The Music Of Titi-Ta

March 3, 2017 by Staff


As a parent of two Oaks graduates, one of whom started in kindergarten, my first thought was, "it's nice that Miss Allegra Miller is leading the class in some calisthenics (clip, below), but even first graders in a music class should be learning ... music?"

My second and third thoughts were, "after sixteen years of life with _The Oaks_, I should have known better!"

True, I have not seen Mr. Young's secondary music students singing, clapping and tumbling at the same time, in class or even until now, out-of-class. I could have missed it. In any case, younger children thrive on a diet of embodied education, literally. Joining (their) body to (their) mind helps them absorb surprisingly complex information, perhaps even over a lifetime.

I visited with the first-graders twice within two weeks during early January, while Miss Miller took them through three carefully constructed stages of preparation, presentation and practice for mapping sound-to-symbol. These, in turn, may be applied to teach different musical concepts. Here, the class was learning about melody and rhythm.


During this aural phase of instruction, students sing simple melodies to one another. The teacher trains their ear to listen and distinguish different sounds. High. Low. Long. Short. Clapping supports an intuitive grasp of rhythm as students learn to discern intervals between two sounds. We employ the Solfege method to give students competence with the 'movable do' scale. Later, they will recognize this as the foundation for all scales.

The first clip at the top of this post, as well as the one below, illustrate two 'moments' of preparation for mastering melody.

Above, the students are asked to identify high-and-low sounds.


Those of us who read music may have forgotten the enormous abstraction we bridged to translate from ear to page and back again. Indeed, some, including a son of mine who composes music, have never made that leap, despite Mr. Young's repeated encouragement. Musical symbol-making can be avoided. Then again, we may also skip mastery of the written alphabet, though most unwisely.


As shown above, "Ta" and "ti-ti" are rhythm syllables, used in place of traditional counting (1 & 2 and 3 & ...). The "rest" symbol marks a pause.

Simple popsicle sticks support student practice in the video above. First-graders, by steady practice, develop accuracy and speed by tactile manipulation of these symbols. Beyond reproducing what is asked by the teacher, students soon create their own short, original melodies of notes-and-intervals, composing their own 'popsical notation' music.

Ti-ti ta isn't just for our tiny ones. Students, through sixth grade, work with twelve different symbols. By then, they can not only recognize and respond, correctly, to complex, subtle rhythms but employ those rhythms to create surprisingly complex melodies. Below, Kent Young employs the method with somewhat older students.
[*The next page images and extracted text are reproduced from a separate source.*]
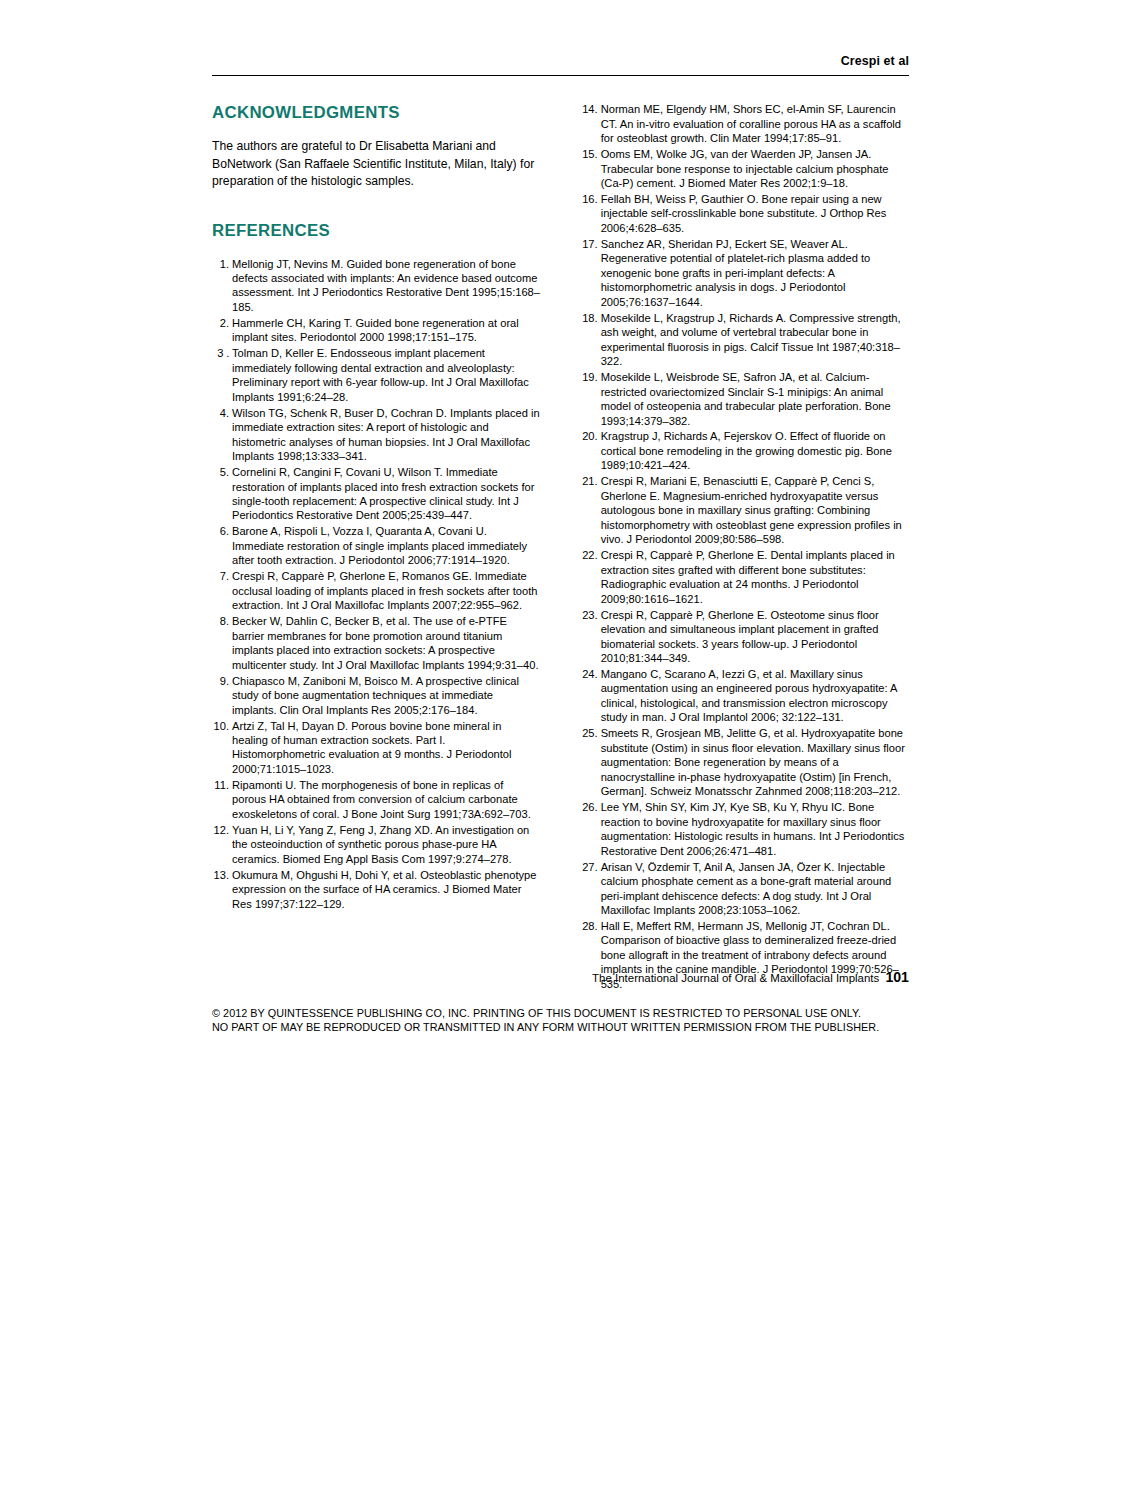Crespi et al
ACKNOWLEDGMENTS
The authors are grateful to Dr Elisabetta Mariani and BoNetwork (San Raffaele Scientific Institute, Milan, Italy) for preparation of the histologic samples.
REFERENCES
Mellonig JT, Nevins M. Guided bone regeneration of bone defects associated with implants: An evidence based outcome assessment. Int J Periodontics Restorative Dent 1995;15:168–185.
Hammerle CH, Karing T. Guided bone regeneration at oral implant sites. Periodontol 2000 1998;17:151–175.
Tolman D, Keller E. Endosseous implant placement immediately following dental extraction and alveoloplasty: Preliminary report with 6-year follow-up. Int J Oral Maxillofac Implants 1991;6:24–28.
Wilson TG, Schenk R, Buser D, Cochran D. Implants placed in immediate extraction sites: A report of histologic and histometric analyses of human biopsies. Int J Oral Maxillofac Implants 1998;13:333–341.
Cornelini R, Cangini F, Covani U, Wilson T. Immediate restoration of implants placed into fresh extraction sockets for single-tooth replacement: A prospective clinical study. Int J Periodontics Restorative Dent 2005;25:439–447.
Barone A, Rispoli L, Vozza I, Quaranta A, Covani U. Immediate restoration of single implants placed immediately after tooth extraction. J Periodontol 2006;77:1914–1920.
Crespi R, Capparè P, Gherlone E, Romanos GE. Immediate occlusal loading of implants placed in fresh sockets after tooth extraction. Int J Oral Maxillofac Implants 2007;22:955–962.
Becker W, Dahlin C, Becker B, et al. The use of e-PTFE barrier membranes for bone promotion around titanium implants placed into extraction sockets: A prospective multicenter study. Int J Oral Maxillofac Implants 1994;9:31–40.
Chiapasco M, Zaniboni M, Boisco M. A prospective clinical study of bone augmentation techniques at immediate implants. Clin Oral Implants Res 2005;2:176–184.
Artzi Z, Tal H, Dayan D. Porous bovine bone mineral in healing of human extraction sockets. Part I. Histomorphometric evaluation at 9 months. J Periodontol 2000;71:1015–1023.
Ripamonti U. The morphogenesis of bone in replicas of porous HA obtained from conversion of calcium carbonate exoskeletons of coral. J Bone Joint Surg 1991;73A:692–703.
Yuan H, Li Y, Yang Z, Feng J, Zhang XD. An investigation on the osteoinduction of synthetic porous phase-pure HA ceramics. Biomed Eng Appl Basis Com 1997;9:274–278.
Okumura M, Ohgushi H, Dohi Y, et al. Osteoblastic phenotype expression on the surface of HA ceramics. J Biomed Mater Res 1997;37:122–129.
Norman ME, Elgendy HM, Shors EC, el-Amin SF, Laurencin CT. An in-vitro evaluation of coralline porous HA as a scaffold for osteoblast growth. Clin Mater 1994;17:85–91.
Ooms EM, Wolke JG, van der Waerden JP, Jansen JA. Trabecular bone response to injectable calcium phosphate (Ca-P) cement. J Biomed Mater Res 2002;1:9–18.
Fellah BH, Weiss P, Gauthier O. Bone repair using a new injectable self-crosslinkable bone substitute. J Orthop Res 2006;4:628–635.
Sanchez AR, Sheridan PJ, Eckert SE, Weaver AL. Regenerative potential of platelet-rich plasma added to xenogenic bone grafts in peri-implant defects: A histomorphometric analysis in dogs. J Periodontol 2005;76:1637–1644.
Mosekilde L, Kragstrup J, Richards A. Compressive strength, ash weight, and volume of vertebral trabecular bone in experimental fluorosis in pigs. Calcif Tissue Int 1987;40:318–322.
Mosekilde L, Weisbrode SE, Safron JA, et al. Calcium-restricted ovariectomized Sinclair S-1 minipigs: An animal model of osteopenia and trabecular plate perforation. Bone 1993;14:379–382.
Kragstrup J, Richards A, Fejerskov O. Effect of fluoride on cortical bone remodeling in the growing domestic pig. Bone 1989;10:421–424.
Crespi R, Mariani E, Benasciutti E, Capparè P, Cenci S, Gherlone E. Magnesium-enriched hydroxyapatite versus autologous bone in maxillary sinus grafting: Combining histomorphometry with osteoblast gene expression profiles in vivo. J Periodontol 2009;80:586–598.
Crespi R, Capparè P, Gherlone E. Dental implants placed in extraction sites grafted with different bone substitutes: Radiographic evaluation at 24 months. J Periodontol 2009;80:1616–1621.
Crespi R, Capparè P, Gherlone E. Osteotome sinus floor elevation and simultaneous implant placement in grafted biomaterial sockets. 3 years follow-up. J Periodontol 2010;81:344–349.
Mangano C, Scarano A, Iezzi G, et al. Maxillary sinus augmentation using an engineered porous hydroxyapatite: A clinical, histological, and transmission electron microscopy study in man. J Oral Implantol 2006; 32:122–131.
Smeets R, Grosjean MB, Jelitte G, et al. Hydroxyapatite bone substitute (Ostim) in sinus floor elevation. Maxillary sinus floor augmentation: Bone regeneration by means of a nanocrystalline in-phase hydroxyapatite (Ostim) [in French, German]. Schweiz Monatsschr Zahnmed 2008;118:203–212.
Lee YM, Shin SY, Kim JY, Kye SB, Ku Y, Rhyu IC. Bone reaction to bovine hydroxyapatite for maxillary sinus floor augmentation: Histologic results in humans. Int J Periodontics Restorative Dent 2006;26:471–481.
Arisan V, Özdemir T, Anil A, Jansen JA, Özer K. Injectable calcium phosphate cement as a bone-graft material around peri-implant dehiscence defects: A dog study. Int J Oral Maxillofac Implants 2008;23:1053–1062.
Hall E, Meffert RM, Hermann JS, Mellonig JT, Cochran DL. Comparison of bioactive glass to demineralized freeze-dried bone allograft in the treatment of intrabony defects around implants in the canine mandible. J Periodontol 1999;70:526–535.
The International Journal of Oral & Maxillofacial Implants 101
© 2012 BY QUINTESSENCE PUBLISHING CO, INC. PRINTING OF THIS DOCUMENT IS RESTRICTED TO PERSONAL USE ONLY. NO PART OF MAY BE REPRODUCED OR TRANSMITTED IN ANY FORM WITHOUT WRITTEN PERMISSION FROM THE PUBLISHER.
Miss Miller explained why we carry the method across multiple grades. "Think of it as riding a bicycle. The movements involved in pedaling, steering and choosing a correct speed work best when they become automatic, but they can never be automatic when first learned. When Oaks students advance to traditional music notation-reading, their grounding in interval and rhythm will allow them to sight-read across multiple scales with a fraction of the effort they would have expended otherwise."

Method, Not Madness

Oaks staff across all subjects and grades employ (flexible) methods, intentionally, to instruct students consistent with their varied ages and maturities. Under Kent Young's leadership, Allegra Miller and Jennifer O'Bannon contribute their own passions and insights to improve the music curriculum.

Miss Miller wrote her senior thesis at New Saint Andrews college on the connections between the so-called Kodaly method and the Paideia approach to classical education.

Zoltan Kodaly  was an acclaimed 20th century Hungarian educator who integrated folk music into a curriculum designed to create a lifelong love and growing mastery of all forms of music within the nation's youth. Though different in approach, the Kodaly method, like the famous Suzuki method, enable young children to 'get' music directly, without infantilizing them.

While The Oaks does not follow the  Paideia model explicitly, we appreciate its contribution to the defense of classical education. In recent times, educators like Mortimer Adler have called for its recovery.

We encourage parents of these first-grade children (and any children) at our school to sit-in on the music classes led by Mr Young, Mrs O'Bannon and Ms Miller at any time. Just give the office a heads-up. It's great fun and you just might learn some Ti-Ti and Ta along the way.